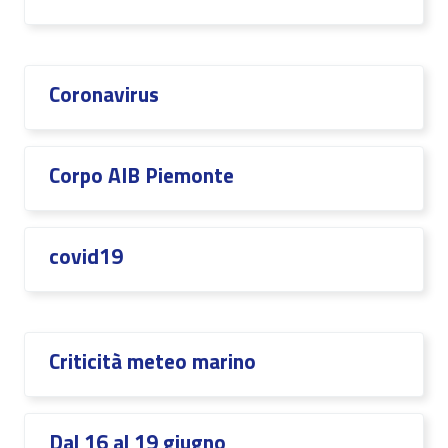
Coronavirus
Corpo AIB Piemonte
covid19
Criticità meteo marino
Dal 16 al 19 giugno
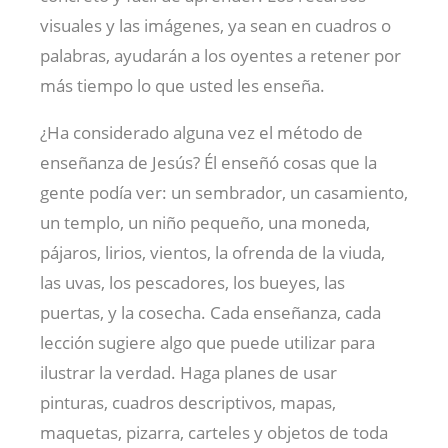
visuales y las imágenes, ya sean en cuadros o
palabras, ayudarán a los oyentes a retener por
más tiempo lo que usted les enseña.
¿Ha considerado alguna vez el método de
enseñanza de Jesús? Él enseñó cosas que la
gente podía ver: un sembrador, un casamiento,
un templo, un niño pequeño, una moneda,
pájaros, lirios, vientos, la ofrenda de la viuda,
las uvas, los pescadores, los bueyes, las
puertas, y la cosecha. Cada enseñanza, cada
lección sugiere algo que puede utilizar para
ilustrar la verdad. Haga planes de usar
pinturas, cuadros descriptivos, mapas,
maquetas, pizarra, carteles y objetos de toda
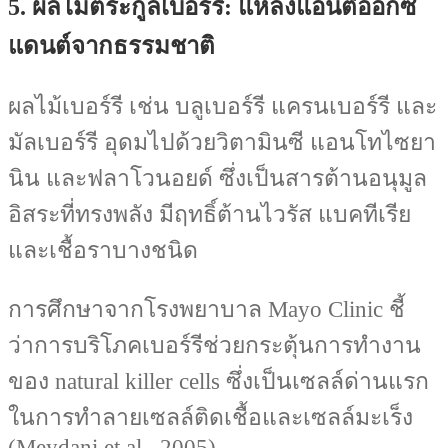
5. ผลไม้ตระกูลเบอร์รี: แหล่งแอนตี้ออกซิ
แดนต์จากธรรมชาติ
ผลไม้เบอร์รี เช่น บลูเบอร์รี แครนเบอร์รี และ
มัลเบอร์รี อุดมไปด้วยวิตามินซี แอนโทไซยา
นิน และฟลาโวนอยด์ ซึ่งเป็นสารต้านอนุมูล
อิสระที่ทรงพลัง มีฤทธิ์ต้านไวรัส แบคทีเรีย
และเชื้อราบางชนิด
การศึกษาจากโรงพยาบาล Mayo Clinic ชี้
ว่าการบริโภคเบอร์รีช่วยกระตุ้นการทำงาน
ของ natural killer cells ซึ่งเป็นเซลล์ด่านแรก
ในการทำลายเซลล์ติดเชื้อและเซลล์มะเร็ง
(Meydani et al., 2005)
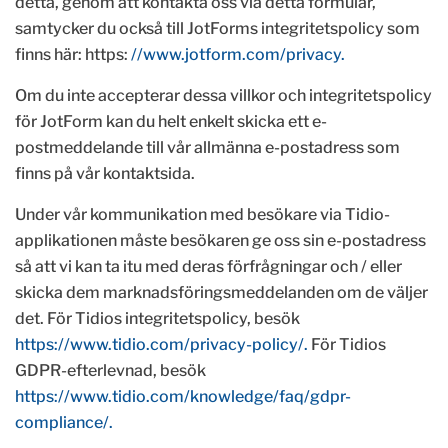
detta, genom att kontakta oss via detta formulär,
samtycker du också till JotForms integritetspolicy som
finns här: https:
//www.jotform.com/privacy.
Om du inte accepterar dessa villkor och integritetspolicy
för JotForm kan du helt enkelt skicka ett e-
postmeddelande till vår allmänna e-postadress som
finns på vår kontaktsida.
Under vår kommunikation med besökare via Tidio-
applikationen måste besökaren ge oss sin e-postadress
så att vi kan ta itu med deras förfrågningar och / eller
skicka dem marknadsföringsmeddelanden om de väljer
det. För Tidios integritetspolicy, besök
https://www.tidio.com/privacy-policy/.
För Tidios
GDPR-efterlevnad, besök
https://www.tidio.com/knowledge/faq/gdpr-
compliance/.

(Task objective)
From the first line of the records through the line with "และเชื้อราบางชนิด", reproduce each line exactly and leave the pictures out.

(Answer section)
Coronavirus
Corpo AIB Piemonte
covid19
Criticità meteo marino
Dal 16 al 19 giugno
visuales y las imágenes, ya sean en cuadros o
palabras, ayudarán a los oyentes a retener por
más tiempo lo que usted les enseña.
¿Ha considerado alguna vez el método de
enseñanza de Jesús? Él enseñó cosas que la
gente podía ver: un sembrador, un casamiento,
un templo, un niño pequeño, una moneda,
pájaros, lirios, vientos, la ofrenda de la viuda,
las uvas, los pescadores, los bueyes, las
puertas, y la cosecha. Cada enseñanza, cada
lección sugiere algo que puede utilizar para
ilustrar la verdad. Haga planes de usar
pinturas, cuadros descriptivos, mapas,
maquetas, pizarra, carteles y objetos de toda
5. ผลไม้ตระกูลเบอร์รี: แหล่งแอนตี้ออกซิ
แดนต์จากธรรมชาติ
ผลไม้เบอร์รี เช่น บลูเบอร์รี แครนเบอร์รี และ
มัลเบอร์รี อุดมไปด้วยวิตามินซี แอนโทไซยา
นิน และฟลาโวนอยด์ ซึ่งเป็นสารต้านอนุมูล
อิสระที่ทรงพลัง มีฤทธิ์ต้านไวรัส แบคทีเรีย
และเชื้อราบางชนิด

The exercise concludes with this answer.